Dams Go Down, Uncorking Rivers for Kayakers

Dams Go Down, Uncorking Rivers for Kayakers
By MATTHEW PREUSCH
Published: August 9, 2009, New York Times
IT was a warm May afternoon, and the blue water of the Sandy River in northern Oregon was frothing into white peaks and swirling eddies. Above this roiling current, Paul Kuthe, a kayaking instructor from Portland, steered his yellow kayak past the bleached stump of a fir embedded in the pebbly bank.
Not long ago, Mr. Kuthe said, this was all underwater, hidden under a two-mile-long reservoir created by the Marmot Dam, a hydroelectric plant that once hummed in the foothills east of Portland. Then two years ago, the 47-foot-tall concrete dam was dynamited away, and the Sandy River flowed freely from Mount Hood to the Columbia River for the first time in nearly a century.

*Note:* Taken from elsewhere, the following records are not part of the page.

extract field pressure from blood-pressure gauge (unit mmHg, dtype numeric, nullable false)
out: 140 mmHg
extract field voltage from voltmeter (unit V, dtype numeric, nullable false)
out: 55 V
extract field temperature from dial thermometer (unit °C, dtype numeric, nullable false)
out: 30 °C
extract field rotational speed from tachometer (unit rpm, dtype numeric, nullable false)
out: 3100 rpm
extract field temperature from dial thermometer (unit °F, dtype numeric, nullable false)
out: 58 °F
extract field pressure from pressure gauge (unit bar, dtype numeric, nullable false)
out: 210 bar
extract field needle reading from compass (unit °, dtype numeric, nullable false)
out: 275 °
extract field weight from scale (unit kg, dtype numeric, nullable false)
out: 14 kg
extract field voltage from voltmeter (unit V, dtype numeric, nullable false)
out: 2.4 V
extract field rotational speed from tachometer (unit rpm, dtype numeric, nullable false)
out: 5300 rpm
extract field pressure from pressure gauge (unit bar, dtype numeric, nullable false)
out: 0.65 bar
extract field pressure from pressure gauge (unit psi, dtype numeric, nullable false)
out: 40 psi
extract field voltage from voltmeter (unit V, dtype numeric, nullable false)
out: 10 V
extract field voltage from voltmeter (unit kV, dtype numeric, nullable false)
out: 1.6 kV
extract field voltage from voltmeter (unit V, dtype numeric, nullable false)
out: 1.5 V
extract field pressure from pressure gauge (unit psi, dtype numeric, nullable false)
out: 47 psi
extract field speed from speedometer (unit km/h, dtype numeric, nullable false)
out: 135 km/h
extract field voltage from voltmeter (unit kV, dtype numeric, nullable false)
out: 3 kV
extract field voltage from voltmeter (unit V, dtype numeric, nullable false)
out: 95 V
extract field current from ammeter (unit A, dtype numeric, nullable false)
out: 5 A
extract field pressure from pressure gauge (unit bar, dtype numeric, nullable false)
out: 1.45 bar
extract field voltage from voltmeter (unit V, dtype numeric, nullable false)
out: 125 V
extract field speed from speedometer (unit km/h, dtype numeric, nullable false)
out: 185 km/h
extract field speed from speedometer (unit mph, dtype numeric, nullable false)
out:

Ever since, nature has come rushing back. Salmon have been spotted swimming upriver. The tender shoots of alder and cedar have begun to recover their turf. Meanwhile, kayakers like Mr. Kuthe make frequent trips downstream to see how the river is reclaiming its old bed — and to discover new whitewater rapids that may have formed.
“It looks so different, even from just a few months ago,” he said, as he eased his plastic kayak near a concrete wall that once anchored the dam.
A lot of rivers are starting to look different. In the 1950s and ’60s, a dam went up in the United States every six minutes to generate electricity, provide irrigation water and protect against floods, according to the United States Forest Service. As a result, there are an estimated 75,000 aging dams blocking rivers large and small today.